Records to process:
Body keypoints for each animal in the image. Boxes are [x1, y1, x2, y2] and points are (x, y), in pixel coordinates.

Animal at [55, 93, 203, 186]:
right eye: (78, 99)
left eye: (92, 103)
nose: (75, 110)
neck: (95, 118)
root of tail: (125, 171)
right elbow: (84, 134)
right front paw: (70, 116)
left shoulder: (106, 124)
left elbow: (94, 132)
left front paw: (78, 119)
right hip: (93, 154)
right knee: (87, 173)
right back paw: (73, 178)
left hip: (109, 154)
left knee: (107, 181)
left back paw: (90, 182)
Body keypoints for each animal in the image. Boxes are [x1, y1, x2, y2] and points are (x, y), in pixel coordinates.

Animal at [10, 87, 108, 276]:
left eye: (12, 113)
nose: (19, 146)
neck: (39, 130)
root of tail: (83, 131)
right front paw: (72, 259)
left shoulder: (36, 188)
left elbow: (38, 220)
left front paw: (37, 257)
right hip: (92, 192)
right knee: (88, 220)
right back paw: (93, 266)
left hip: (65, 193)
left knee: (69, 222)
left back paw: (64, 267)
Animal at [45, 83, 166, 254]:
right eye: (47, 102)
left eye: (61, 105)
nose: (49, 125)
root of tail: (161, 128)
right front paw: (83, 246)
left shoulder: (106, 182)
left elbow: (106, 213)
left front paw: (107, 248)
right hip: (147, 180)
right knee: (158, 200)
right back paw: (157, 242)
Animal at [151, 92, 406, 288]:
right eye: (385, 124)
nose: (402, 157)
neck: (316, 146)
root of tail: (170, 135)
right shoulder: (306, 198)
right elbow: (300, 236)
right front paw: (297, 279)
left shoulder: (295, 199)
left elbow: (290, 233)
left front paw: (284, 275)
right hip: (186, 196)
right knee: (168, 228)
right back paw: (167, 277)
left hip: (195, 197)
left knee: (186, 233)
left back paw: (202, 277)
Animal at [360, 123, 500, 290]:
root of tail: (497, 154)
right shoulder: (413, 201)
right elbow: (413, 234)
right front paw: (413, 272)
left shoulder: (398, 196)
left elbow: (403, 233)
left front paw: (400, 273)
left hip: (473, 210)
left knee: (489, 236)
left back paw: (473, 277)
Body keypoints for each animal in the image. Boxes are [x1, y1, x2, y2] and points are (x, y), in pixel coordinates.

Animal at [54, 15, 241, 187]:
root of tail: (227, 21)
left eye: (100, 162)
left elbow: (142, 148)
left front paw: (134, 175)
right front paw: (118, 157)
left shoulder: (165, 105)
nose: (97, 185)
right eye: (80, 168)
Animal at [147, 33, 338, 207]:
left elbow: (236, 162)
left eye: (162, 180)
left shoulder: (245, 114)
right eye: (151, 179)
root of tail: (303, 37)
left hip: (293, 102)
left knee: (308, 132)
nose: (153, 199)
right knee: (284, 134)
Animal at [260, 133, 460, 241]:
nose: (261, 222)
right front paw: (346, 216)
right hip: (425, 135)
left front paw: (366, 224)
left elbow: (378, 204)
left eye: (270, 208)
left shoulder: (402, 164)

==

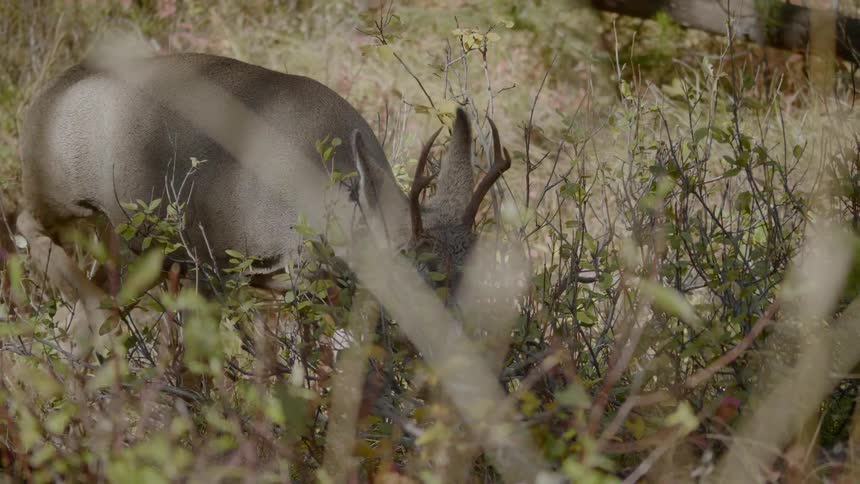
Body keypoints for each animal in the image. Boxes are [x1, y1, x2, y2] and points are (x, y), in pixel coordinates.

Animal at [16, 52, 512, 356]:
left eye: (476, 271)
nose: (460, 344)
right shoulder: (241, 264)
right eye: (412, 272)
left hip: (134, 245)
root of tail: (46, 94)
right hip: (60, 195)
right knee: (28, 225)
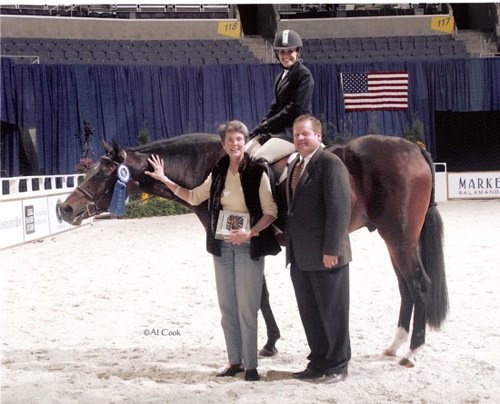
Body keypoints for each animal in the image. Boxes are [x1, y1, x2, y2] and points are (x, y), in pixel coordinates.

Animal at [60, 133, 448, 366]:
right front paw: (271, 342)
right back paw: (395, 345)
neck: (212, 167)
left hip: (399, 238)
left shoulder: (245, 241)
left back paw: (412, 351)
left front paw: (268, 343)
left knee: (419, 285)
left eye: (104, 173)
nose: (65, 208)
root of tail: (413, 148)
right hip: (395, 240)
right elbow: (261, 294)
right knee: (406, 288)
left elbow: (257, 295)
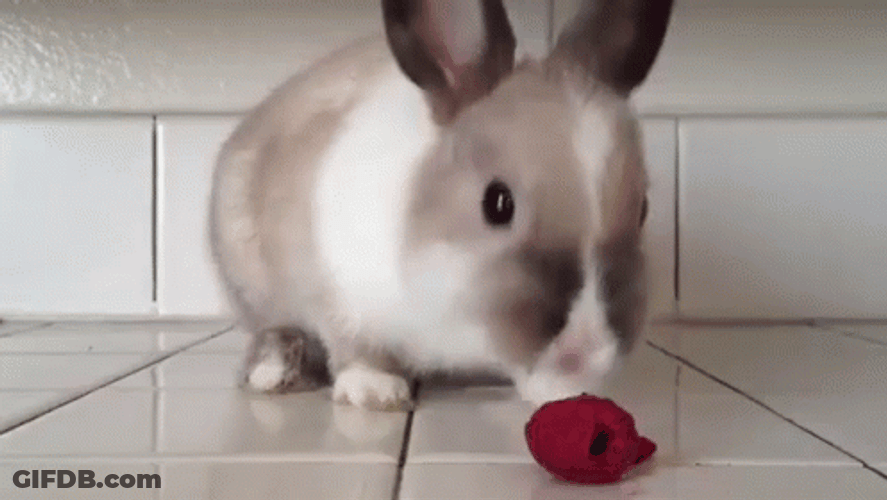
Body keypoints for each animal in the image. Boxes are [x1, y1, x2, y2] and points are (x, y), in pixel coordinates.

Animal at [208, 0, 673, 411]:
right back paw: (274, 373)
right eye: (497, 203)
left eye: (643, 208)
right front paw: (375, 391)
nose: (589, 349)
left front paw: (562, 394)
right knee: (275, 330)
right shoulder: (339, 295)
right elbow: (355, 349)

Work instructions:
Your task is to copy each line of the listing that holds the word "tail".

Exercise response:
root of tail: (125, 171)
root of tail: (83, 131)
root of tail: (161, 128)
root of tail: (170, 135)
root of tail: (497, 154)
root of tail: (227, 21)
root of tail: (303, 37)
root of tail: (46, 94)
root of tail: (413, 148)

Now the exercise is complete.